Короче говоря, Людочке пришлось корпеть над громадным массивом информации, представленной как в электронном, так и в печатном виде. Довольно скоро она выяснила, что в апреле текущего года границы России в легальном порядке пересекло около полусотни Рудольфов и значительно меньшее количество всяких там Руди, Ральфов и Раулей.
Канадских граждан в этой компании оказалось всего трое, причём никто из них предъявленным требованиям не соответствовал. Один был баптистским проповедником восьмидесяти двух лет от роду, второй – юным бойскаутом, премированным билетом в кругосветный круиз за хорошую учёбу, третий хоть и подходил по возрасту, но, в отличие от Голиафа, пребывал в добром здравии, снимая номер-люкс в гостинице «Рэдисон-Славянская». Он даже удостоил Людочку короткого телефонного разговора, поделившись планами создания российско-канадского предприятия по разведению породистых ездовых собак.

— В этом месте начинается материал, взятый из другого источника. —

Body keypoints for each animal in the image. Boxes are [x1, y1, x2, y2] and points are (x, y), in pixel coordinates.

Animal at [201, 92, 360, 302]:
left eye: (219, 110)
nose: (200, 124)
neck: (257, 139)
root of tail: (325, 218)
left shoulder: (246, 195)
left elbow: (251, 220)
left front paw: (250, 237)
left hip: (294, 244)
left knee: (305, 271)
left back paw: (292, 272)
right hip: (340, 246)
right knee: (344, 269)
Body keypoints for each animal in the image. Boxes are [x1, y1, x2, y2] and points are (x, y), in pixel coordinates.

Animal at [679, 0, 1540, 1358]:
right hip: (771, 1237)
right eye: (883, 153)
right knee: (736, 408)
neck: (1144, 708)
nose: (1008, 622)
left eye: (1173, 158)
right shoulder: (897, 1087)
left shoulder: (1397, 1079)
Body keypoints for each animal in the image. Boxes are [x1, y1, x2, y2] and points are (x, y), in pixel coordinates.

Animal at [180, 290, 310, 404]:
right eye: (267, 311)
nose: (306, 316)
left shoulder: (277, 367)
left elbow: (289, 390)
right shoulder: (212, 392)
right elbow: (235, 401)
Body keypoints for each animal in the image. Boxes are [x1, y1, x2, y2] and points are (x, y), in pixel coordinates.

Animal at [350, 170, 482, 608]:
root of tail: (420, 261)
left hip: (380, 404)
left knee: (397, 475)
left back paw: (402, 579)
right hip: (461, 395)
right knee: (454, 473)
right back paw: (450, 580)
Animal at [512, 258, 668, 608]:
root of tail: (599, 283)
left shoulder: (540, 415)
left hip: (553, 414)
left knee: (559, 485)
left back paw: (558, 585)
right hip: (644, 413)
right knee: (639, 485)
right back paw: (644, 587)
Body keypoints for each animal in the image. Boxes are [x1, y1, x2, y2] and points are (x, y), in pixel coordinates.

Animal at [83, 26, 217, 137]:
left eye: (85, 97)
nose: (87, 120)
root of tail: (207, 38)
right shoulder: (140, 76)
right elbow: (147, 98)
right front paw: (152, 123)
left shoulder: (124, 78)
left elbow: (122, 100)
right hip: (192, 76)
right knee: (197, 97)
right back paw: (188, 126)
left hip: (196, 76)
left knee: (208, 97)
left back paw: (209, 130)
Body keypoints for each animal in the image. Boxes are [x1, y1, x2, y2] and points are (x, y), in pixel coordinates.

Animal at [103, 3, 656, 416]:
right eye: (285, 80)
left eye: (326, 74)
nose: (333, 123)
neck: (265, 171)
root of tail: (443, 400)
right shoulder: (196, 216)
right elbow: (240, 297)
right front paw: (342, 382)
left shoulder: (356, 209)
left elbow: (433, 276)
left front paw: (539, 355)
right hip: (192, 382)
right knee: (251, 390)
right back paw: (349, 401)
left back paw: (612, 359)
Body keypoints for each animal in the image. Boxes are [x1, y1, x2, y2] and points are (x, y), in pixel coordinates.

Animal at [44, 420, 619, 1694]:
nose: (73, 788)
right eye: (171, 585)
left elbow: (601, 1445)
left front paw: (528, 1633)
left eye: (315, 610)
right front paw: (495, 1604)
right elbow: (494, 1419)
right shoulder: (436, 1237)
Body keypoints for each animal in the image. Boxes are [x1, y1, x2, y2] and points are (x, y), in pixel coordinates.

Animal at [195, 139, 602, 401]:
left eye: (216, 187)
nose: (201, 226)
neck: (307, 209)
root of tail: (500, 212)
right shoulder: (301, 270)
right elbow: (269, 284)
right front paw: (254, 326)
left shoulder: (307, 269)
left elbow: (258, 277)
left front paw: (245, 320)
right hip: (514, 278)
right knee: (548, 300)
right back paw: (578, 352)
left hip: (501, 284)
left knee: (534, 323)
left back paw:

Разочарованная таким поворотом событий, но отнюдь не сломленная, Людочка принялась пересматривать все списки повторно, присовокупив на всякий случай и сведения за март (прежде чем взойти на свою Голгофу, исстрадавшийся на чужбине эмигрант вполне мог погостить у дальних и ближних родственников).
Однако и на сей раз результаты оказались неутешительными. Количество Рудольфов, конечно, возросло, но все они, как назло, не лезли в строгие рамки, установленные для загадочного человека, не так давно лишившегося головы прямо на глазах у известного бандита Сергея Гобашвили.
Людочка уже и не знала, что ей думать. То ли пресловутый Рудольф Павлович сменил в чужой стране все свои анкетные данные, то ли пересёк границу по подложному паспорту, то ли он вообще не существовал в природе, являясь лишь плодом воображения некоего коварного Льва.
– И как же у тебя, Люсенька, ручки не опустились! – подивился Цимбаларь. – Я бы от такой невезухи, честное слово, запил.
– Была у меня такая мысль, – честно призналась Людочка. – Только, конечно, не запить, а просто плюнуть на всё. Но потом я представила себе, с каким ехидством вы будете ухмыляться, если я вернусь ни с чем. Дабы не доставить вам такого удовольствия, пришлось возобновить этот сизифов труд.
Снедаемая честолюбием, жертвуя сном и горячей пищей, непрестанно сражаясь со Сциллой компьютерных данных и Харибдой бумажной документации, Людочка старательно выискивала давно остывший след. Не добившись толку от имён, она переключилась на даты, выделив в отдельную группу всех пассажиров мужского пола, родившихся в промежутке между сорок восьмым и пятьдесят третьим годом.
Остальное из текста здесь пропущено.